Bütün bu olumsuz gelişmelerin, Atatürk ilkeleri ile ne denli bağdaşmaz olduğu kolayca görülebilir. Onun zamanında ne yapılmışsa yıkılmış, ne yapılmışsa tersine çevrilmiştir. Atatürk’ün “tam bağımsızlık” ilkesini birkaç yurtsever aydından başka anımsayan ve anımsatan kalmamıştır.

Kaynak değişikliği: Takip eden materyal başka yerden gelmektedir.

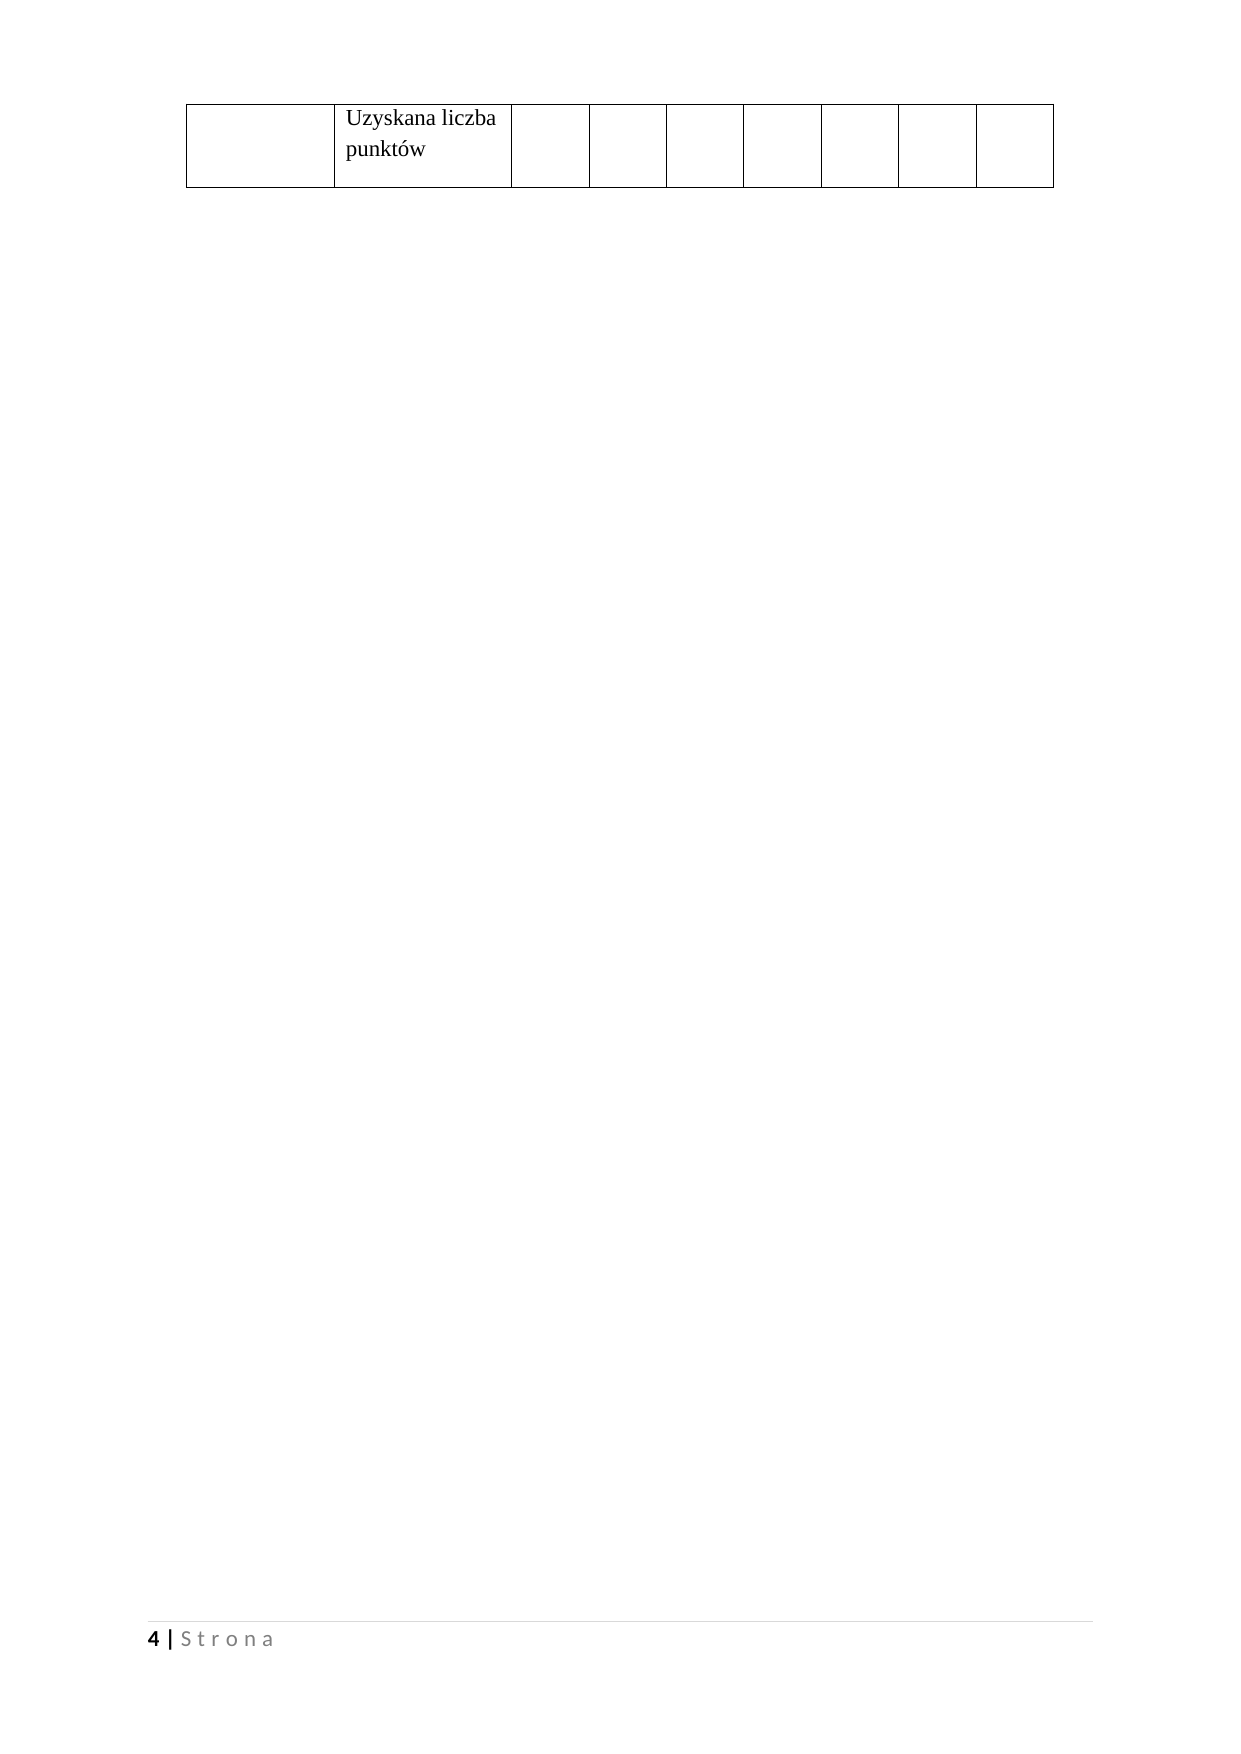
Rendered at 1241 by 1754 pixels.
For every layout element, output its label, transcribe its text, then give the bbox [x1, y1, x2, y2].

O yurtseverleri “bekleyen ise cezalandırılmak, hapishanelerde gün doldurmak” olmuştur (Yetkin, 2002:337). 

Sonuçtan iki taraf da memnundur: İsmet Paşa ve takımı da, Amerika da! 

Plan eksiksiz uygulanmış, hedefe ulaşılmıştır. 

Türkiye artık ABD yörüngesindedir.
 

XIII) İlmikler Atılıyor: İkili Antlaşmalar 

Eğer uygulanan planı, yani “Türkiye’yi yeniden sömürgeleştirme” planını bir ağa benzetirsek, ağın ilmikleri ard arda gelen, sırasıyla 1945, 1946 ve 1947’de imzalanan üç antlaşma ile atılmıştır. 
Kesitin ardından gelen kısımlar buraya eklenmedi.